OH: Yes, I’m very surprised about the role of rituximab as a maintenance therapy for the elderly group of patients. The patients who reach complete response with R-CHOP followed by rituximab as a maintenance therapy do very well, 85% response rate and a very long PFS, even better than the ones who did receive stem cell transplantation in young patients. So I think to keep the pressure with antibodies in these patients once they have a low burden of tumour, it might be a very good option and that we have not to forget this kind of option because antibodies with a low burden of disease might be very good. We would see after stem cell transplantation in younger patients you have a lower tumour burden that we can get and we see if by doing maintenance therapy we prevent the relapse. Actually the pre-emptive treatment from the Nordic group shows that after stem cell transplantation we can prolong the clinical relapse by 3.9 years, which is very high. We have not to forget the role of immunotherapy in mantle cell lymphoma, maybe not the same setting as we used to do before but maybe as a maintenance therapy. Also probably there is a new antibody that we are not talking too much in mantle cell lymphoma because of the new drugs that are very efficient but maybe the bi-specific antibodies that have been developed first in mantle cell lymphoma and they might be good as a maintenance therapy too.
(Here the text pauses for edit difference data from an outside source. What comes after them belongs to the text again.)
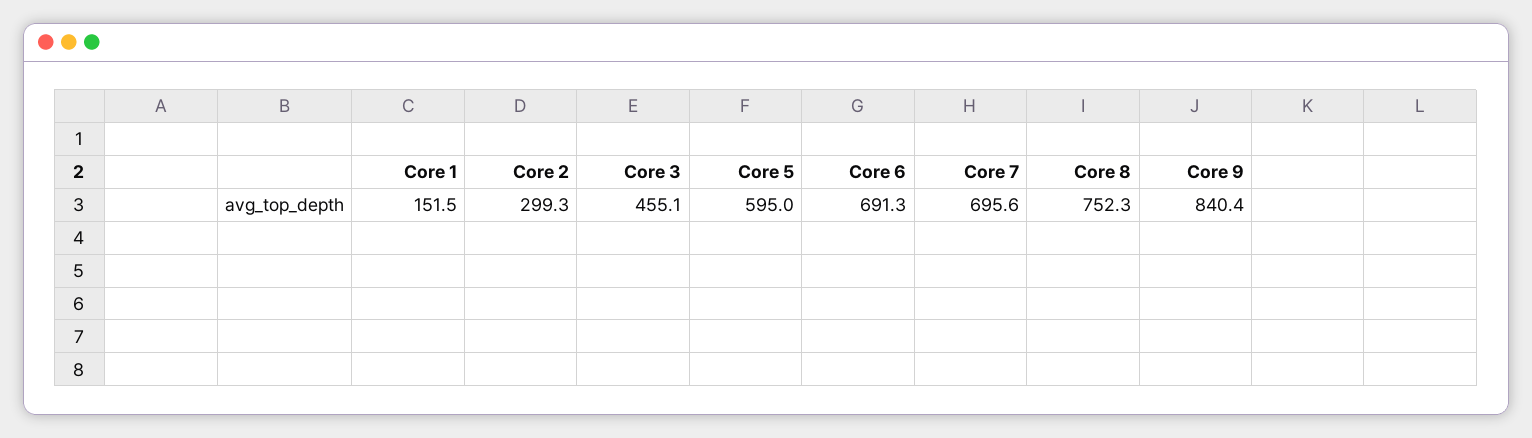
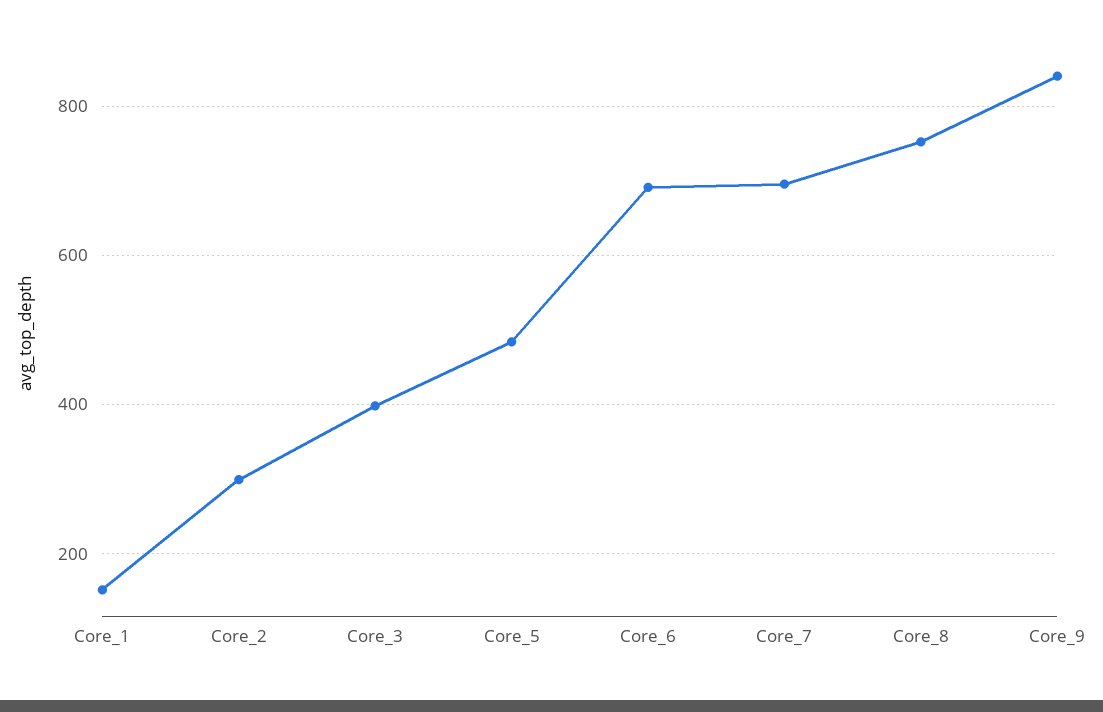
  {
    "Core 1": 151.5,
    "Core 2": 299.3,
-   "Core 3": 455.1,
+   "Core 3": 400,
-   "Core 5": 595,
+   "Core 5": 480,
    "Core 6": 691.3,
    "Core 7": 695.6,
    "Core 8": 752.3,
    "Core 9": 840.4
  }

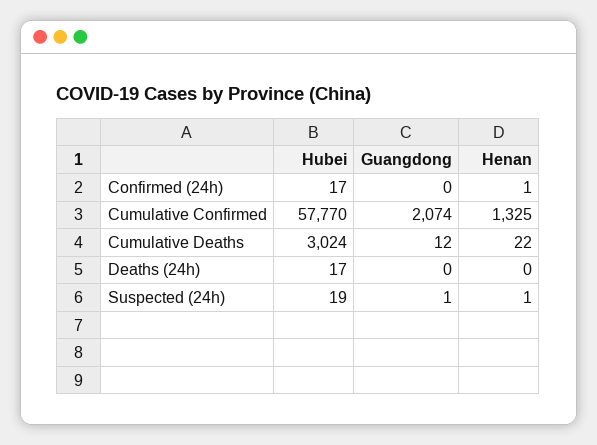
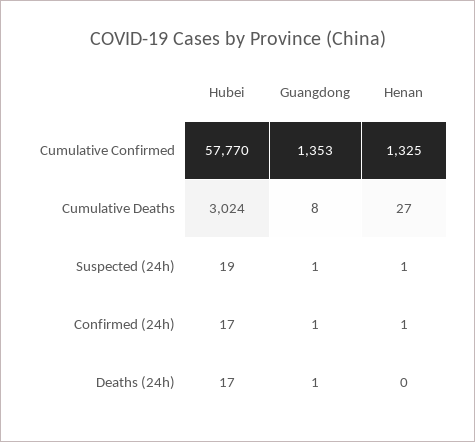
  {
    "Hubei": {
      "Confirmed (24h)": 17,
      "Cumulative Confirmed": 57770,
      "Cumulative Deaths": 3024,
      "Deaths (24h)": 17,
      "Suspected (24h)": 19
    },
    "Guangdong": {
-     "Confirmed (24h)": 0,
+     "Confirmed (24h)": 1,
-     "Cumulative Confirmed": 2074,
+     "Cumulative Confirmed": 1353,
-     "Cumulative Deaths": 12,
+     "Cumulative Deaths": 8,
-     "Deaths (24h)": 0,
+     "Deaths (24h)": 1,
      "Suspected (24h)": 1
    },
    "Henan": {
      "Confirmed (24h)": 1,
      "Cumulative Confirmed": 1325,
-     "Cumulative Deaths": 22,
+     "Cumulative Deaths": 27,
      "Deaths (24h)": 0,
      "Suspected (24h)": 1
    }
  }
I think it’s not the end of the day for immune therapy, maybe in maintenance therapy more than in induction therapy I should say.

SR: Good. Any other comments about the meeting as it’s going on?

MD: I think it’s a striking meeting. It’s really the place to be to get the news and this is a compelling time. You’re really seeing new developments of treatments also in mantle cell lymphoma so this is really changing the field now. Ibrutinib is already, let’s say, a somewhat established compound, this tells us how quickly the field is moving.

OH: I look back ten years ago when we were talking about mantle cell lymphoma, it is the worst B-cell lymphoma and all patients relapsing at three years, almost all dead at five years.  Now they are almost surviving at five years and no relapse at three years so we changed totally the landscape of this disease and it’s become maybe a chronic disease. Now we have to wait to see the end of the story but for patients it’s very good.

SR: Well thank you very much and, from New Orleans, we’ll sign off.